Living Nutz Living Organic Foods of Bowdoinham, ME, is recalling certain Living Nutz Nut & Seed Butter Raw Sprouted & Stoneground because the nut butter is potentially contaminated by Salmonella.
According to the recall posted by the FDA, the recall was initiated on May 11, 2023, and is ongoing.
The products were distributed in Maine, Florida, Michigan, New York, Pennsylvania, Washington and Texas.
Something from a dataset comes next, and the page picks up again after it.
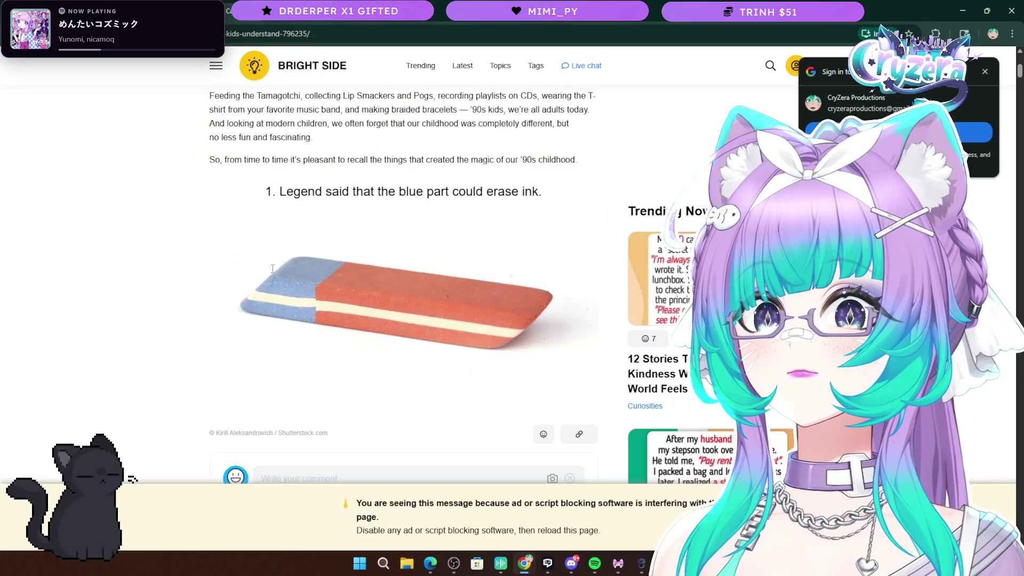
{"action": "scroll", "coordinate": [480, 241], "scroll_direction": "down", "scroll_amount": 8}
- Living Nutz Nut & Seed Butter Raw Sprouted & Stoneground; 8 oz., 12 oz. or 64 oz.
- Quantity — 68 units
- Code Information — code 121522 121523 8 oz UPC 6 71762 31013 5; 12 and 64 oz. UPC 671762310098
Consumers who purchased the recalled product should immediately dispose of it and not consume it.
About Salmonella infection
Food contaminated with Salmonella bacteria does not usually look, smell, or taste spoiled. Anyone can become sick with a Salmonella infection. Infants, children, seniors, and people with weakened immune systems are at higher risk of serious illness because their immune systems are fragile, according to the CDC.
Anyone who has eaten any recalled nut butter and developed symptoms of Salmonella infection should seek medical attention. Sick people should tell their doctors about the possible exposure to Salmonella bacteria because special tests are necessary to diagnose salmonellosis. Salmonella infection symptoms can mimic other illnesses, frequently leading to misdiagnosis.
Symptoms of Salmonella infection can include diarrhea, abdominal cramps, and fever within 12 to 72 hours after eating contaminated food. Otherwise, healthy adults are usually sick for four to seven days. In some cases, however, diarrhea may be so severe that patients require hospitalization.
Older adults, children, pregnant women, and people with weakened immune systems, such as cancer patients, are more likely to develop severe illnesses and serious, sometimes life-threatening conditions.
Some people get infected without getting sick or showing any symptoms. However, they may still spread the infections to others.